◆ WORK TO COMPLETE: Put the lines below into a numbered list, omitting blank lines and the pictures.

◆ RECORDED INFORMATION:
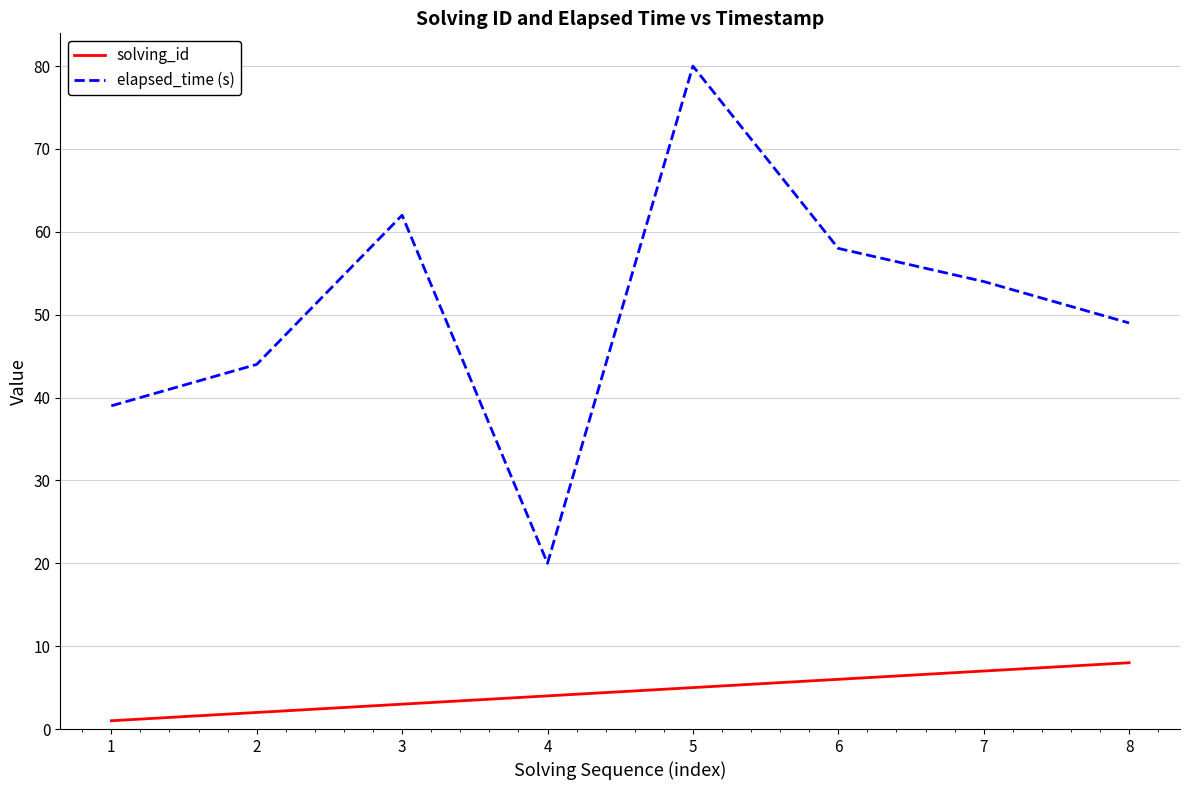

True or false: solving_id and elapsed_time (s) intersect in this chart.

False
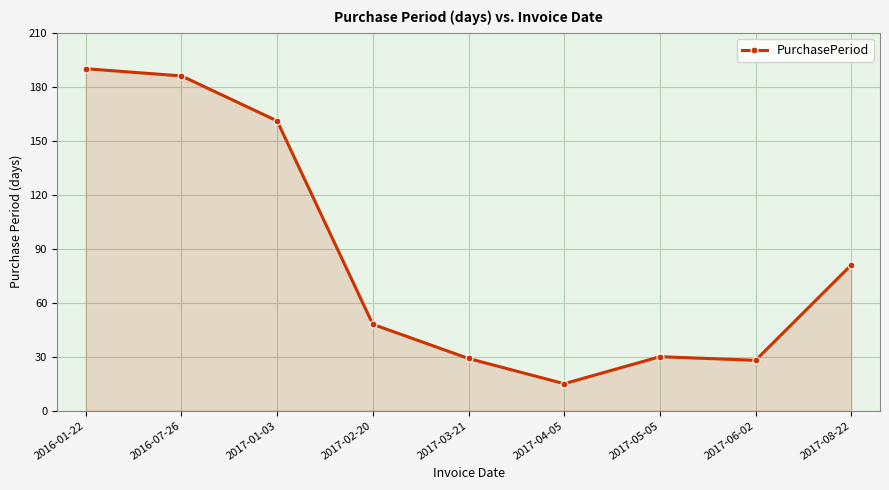

True or false: the data shows 37 at 2017-06-02.

False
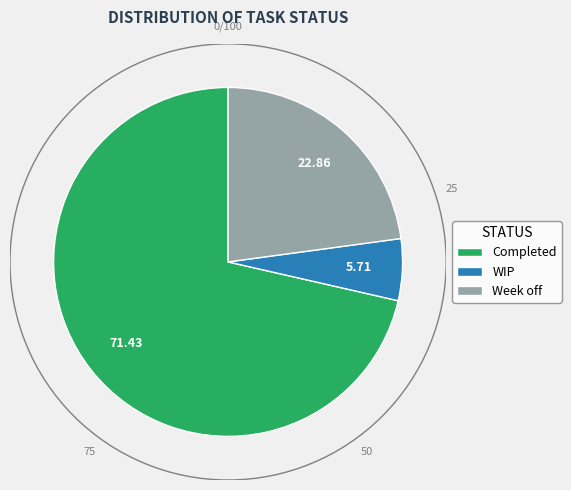

Count the number of slices in the pie.

3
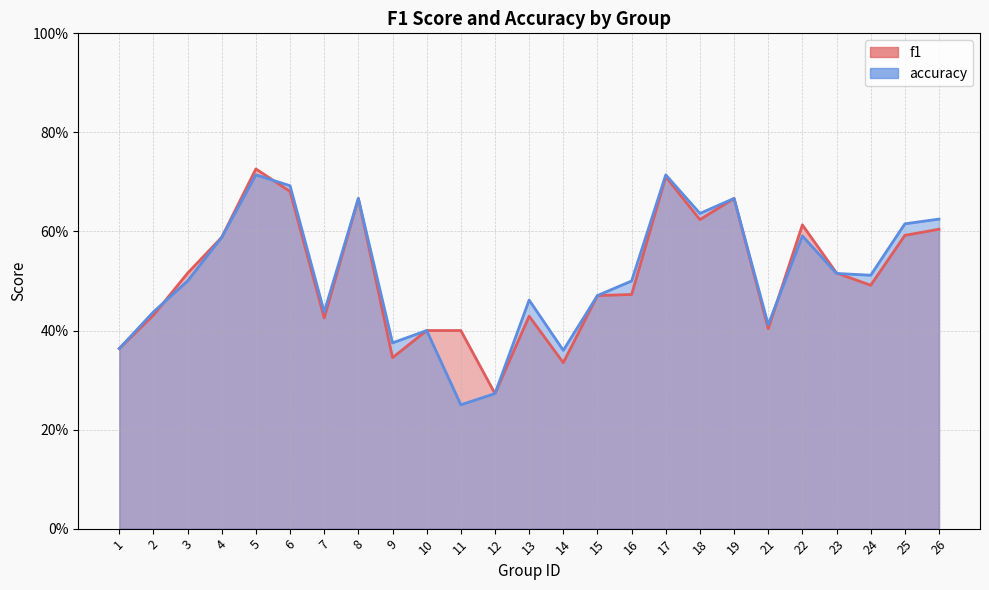

Does the chart display data point markers on the line(s)?

No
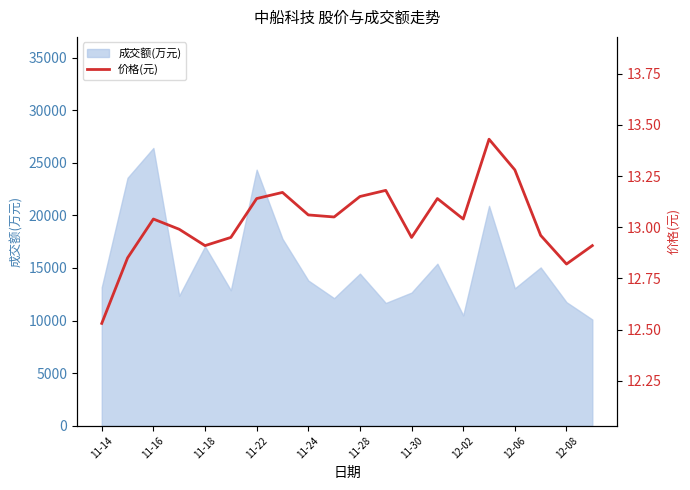

What is the highest value of the 成交额(万元) series?

26415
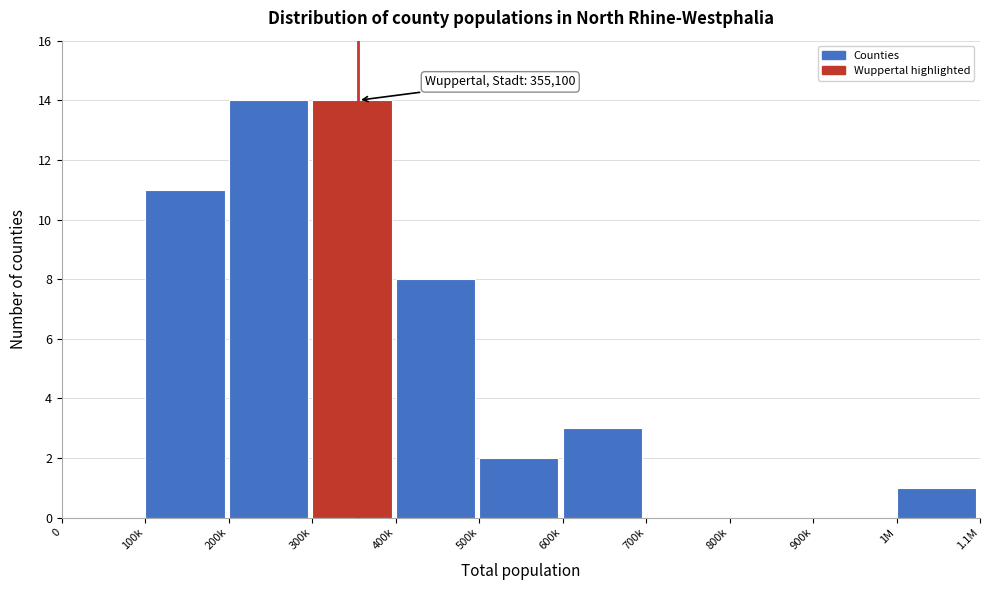

Reading right to left, what are all the values shown in this chart?

1M=1	900k=0	800k=0	700k=0	600k=3	500k=2	400k=8	300k=14	200k=14	100k=11	0=0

◆ WORKED SOLUTION:
1. True or false: solving_id and elapsed_time (s) intersect in this chart.
2. False
3. True or false: the data shows 37 at 2017-06-02.
4. False
5. Count the number of slices in the pie.
6. 3
7. Does the chart display data point markers on the line(s)?
8. No
9. What is the highest value of the 成交额(万元) series?
10. 26415
11. Reading right to left, what are all the values shown in this chart?
12. 1M=1	900k=0	800k=0	700k=0	600k=3	500k=2	400k=8	300k=14	200k=14	100k=11	0=0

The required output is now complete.